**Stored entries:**
- - - -

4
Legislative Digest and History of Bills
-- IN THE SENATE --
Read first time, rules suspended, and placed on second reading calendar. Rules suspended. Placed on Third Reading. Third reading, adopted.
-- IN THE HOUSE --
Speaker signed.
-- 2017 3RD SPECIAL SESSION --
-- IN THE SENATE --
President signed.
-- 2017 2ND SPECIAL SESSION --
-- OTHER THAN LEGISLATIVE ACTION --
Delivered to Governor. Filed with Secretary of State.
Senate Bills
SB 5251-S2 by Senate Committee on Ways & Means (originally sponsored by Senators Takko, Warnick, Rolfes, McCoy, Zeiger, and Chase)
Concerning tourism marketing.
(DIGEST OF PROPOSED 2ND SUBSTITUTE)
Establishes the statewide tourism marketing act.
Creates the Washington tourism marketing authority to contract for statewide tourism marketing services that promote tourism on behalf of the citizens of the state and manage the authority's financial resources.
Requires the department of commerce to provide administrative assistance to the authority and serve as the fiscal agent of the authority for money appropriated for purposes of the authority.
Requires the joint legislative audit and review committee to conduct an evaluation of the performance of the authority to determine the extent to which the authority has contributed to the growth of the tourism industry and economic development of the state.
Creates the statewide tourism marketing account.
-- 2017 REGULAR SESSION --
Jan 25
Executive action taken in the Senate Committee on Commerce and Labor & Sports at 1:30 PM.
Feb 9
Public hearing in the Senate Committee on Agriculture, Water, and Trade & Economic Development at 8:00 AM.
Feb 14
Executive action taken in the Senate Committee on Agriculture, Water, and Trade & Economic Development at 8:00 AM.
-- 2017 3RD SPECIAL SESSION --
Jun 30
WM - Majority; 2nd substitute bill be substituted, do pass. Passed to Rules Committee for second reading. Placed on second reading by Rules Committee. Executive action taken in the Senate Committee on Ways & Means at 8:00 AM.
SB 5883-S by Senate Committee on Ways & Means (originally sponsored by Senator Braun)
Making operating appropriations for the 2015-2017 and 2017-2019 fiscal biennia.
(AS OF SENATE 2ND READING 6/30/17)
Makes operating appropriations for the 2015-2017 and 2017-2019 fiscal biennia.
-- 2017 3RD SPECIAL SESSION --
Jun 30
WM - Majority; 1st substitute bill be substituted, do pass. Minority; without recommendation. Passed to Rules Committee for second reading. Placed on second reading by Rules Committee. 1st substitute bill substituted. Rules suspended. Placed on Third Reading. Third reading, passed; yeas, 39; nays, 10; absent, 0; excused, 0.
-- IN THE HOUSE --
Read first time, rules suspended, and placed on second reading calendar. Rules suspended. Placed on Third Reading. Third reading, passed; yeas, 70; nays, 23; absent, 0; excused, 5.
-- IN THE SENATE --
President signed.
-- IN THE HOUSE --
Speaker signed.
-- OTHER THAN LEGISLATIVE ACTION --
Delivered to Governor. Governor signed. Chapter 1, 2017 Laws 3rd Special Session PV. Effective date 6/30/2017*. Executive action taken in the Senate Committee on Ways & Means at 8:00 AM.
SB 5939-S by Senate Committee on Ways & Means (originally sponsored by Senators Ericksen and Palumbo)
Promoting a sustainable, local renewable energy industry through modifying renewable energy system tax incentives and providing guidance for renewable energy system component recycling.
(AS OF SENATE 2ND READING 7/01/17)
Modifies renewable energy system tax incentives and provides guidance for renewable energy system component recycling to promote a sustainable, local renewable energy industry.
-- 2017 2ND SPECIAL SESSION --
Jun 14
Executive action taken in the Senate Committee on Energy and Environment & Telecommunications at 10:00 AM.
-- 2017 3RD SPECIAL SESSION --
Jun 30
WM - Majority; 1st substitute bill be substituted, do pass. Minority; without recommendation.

- - - -

**Problem statement:** Set down verbatim only the lines between the start of the data above and the line with "Establishes the statewide", both boundaries included.

**Answer space:**
4
Legislative Digest and History of Bills
-- IN THE SENATE --
Read first time, rules suspended, and placed on second reading calendar. Rules suspended. Placed on Third Reading. Third reading, adopted.
-- IN THE HOUSE --
Speaker signed.
-- 2017 3RD SPECIAL SESSION --
-- IN THE SENATE --
President signed.
-- 2017 2ND SPECIAL SESSION --
-- OTHER THAN LEGISLATIVE ACTION --
Delivered to Governor. Filed with Secretary of State.
Senate Bills
SB 5251-S2 by Senate Committee on Ways & Means (originally sponsored by Senators Takko, Warnick, Rolfes, McCoy, Zeiger, and Chase)
Concerning tourism marketing.
(DIGEST OF PROPOSED 2ND SUBSTITUTE)
Establishes the statewide tourism marketing act.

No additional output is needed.